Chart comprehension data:
=====

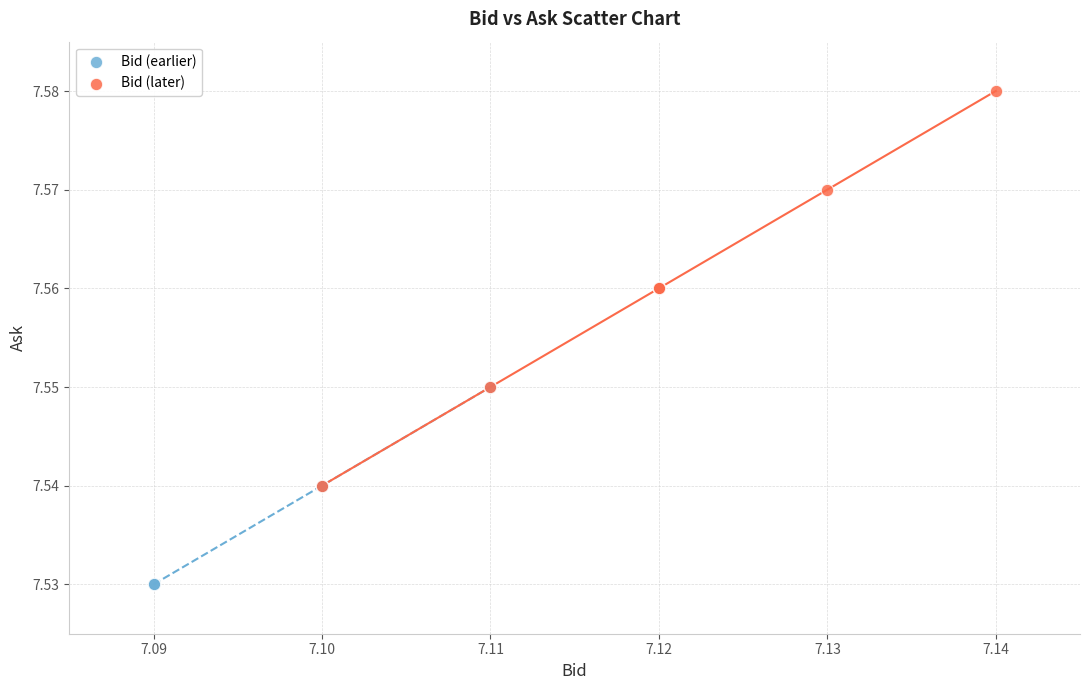

Which series reaches the maximum Y coordinate?

Bid (later)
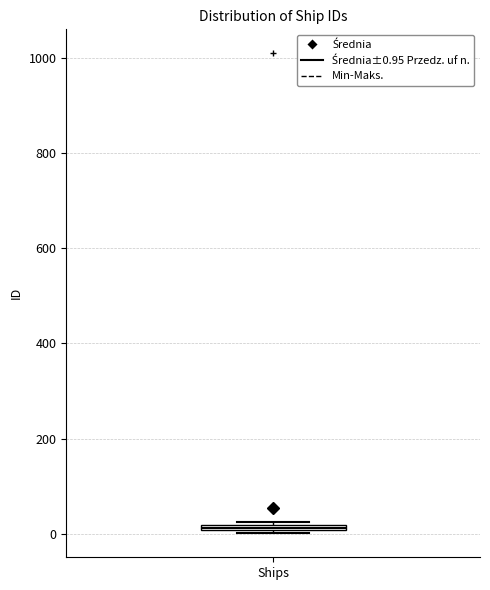

Where is the lower edge of the box for Ships on the y-axis? The values are not printed on the chart, so give them approximately, as read against the axis.

0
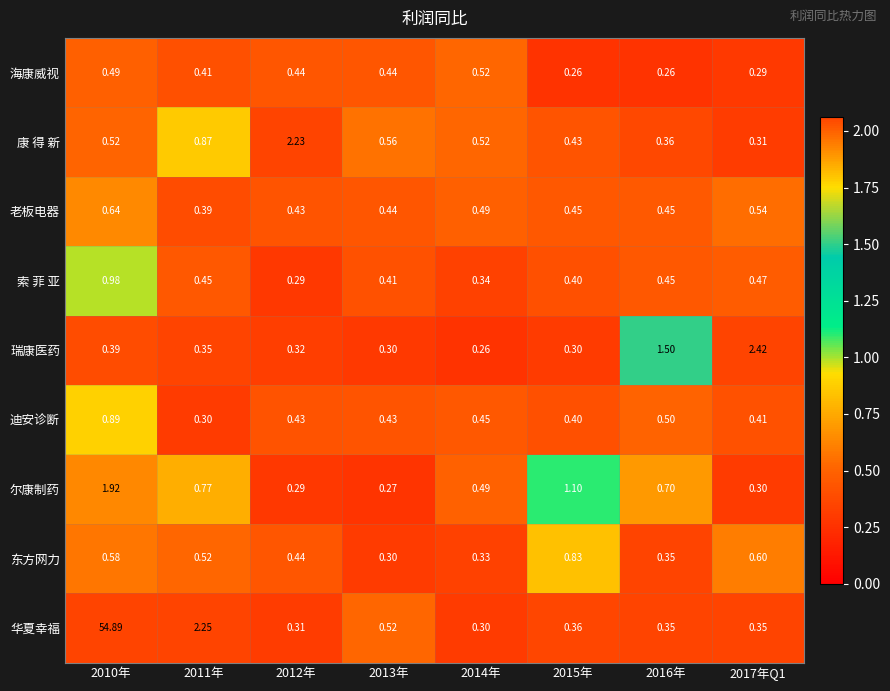

What is the smallest value displayed?

0.3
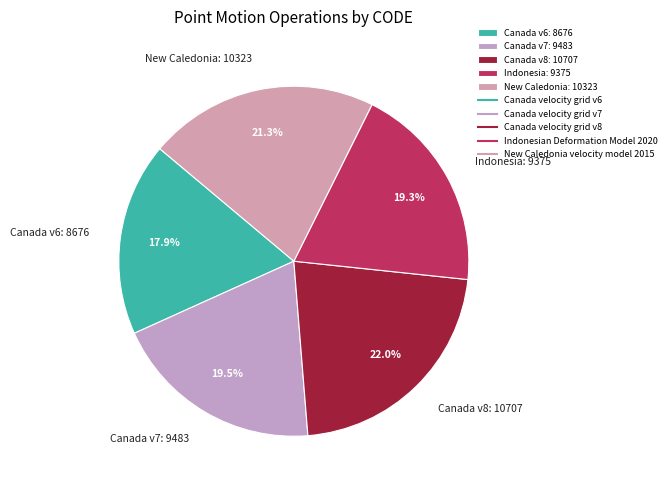

To the nearest percent, what is the average slice percentage?

20%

=====

Arrange every line of the records above as a JSON list of strings, one string per line, leaving out blank lines and the picture lines.

[
  "Which series reaches the maximum Y coordinate?",
  "Bid (later)",
  "Where is the lower edge of the box for Ships on the y-axis? The values are not printed on the chart, so give them approximately, as read against the axis.",
  "0",
  "What is the smallest value displayed?",
  "0.3",
  "To the nearest percent, what is the average slice percentage?",
  "20%"
]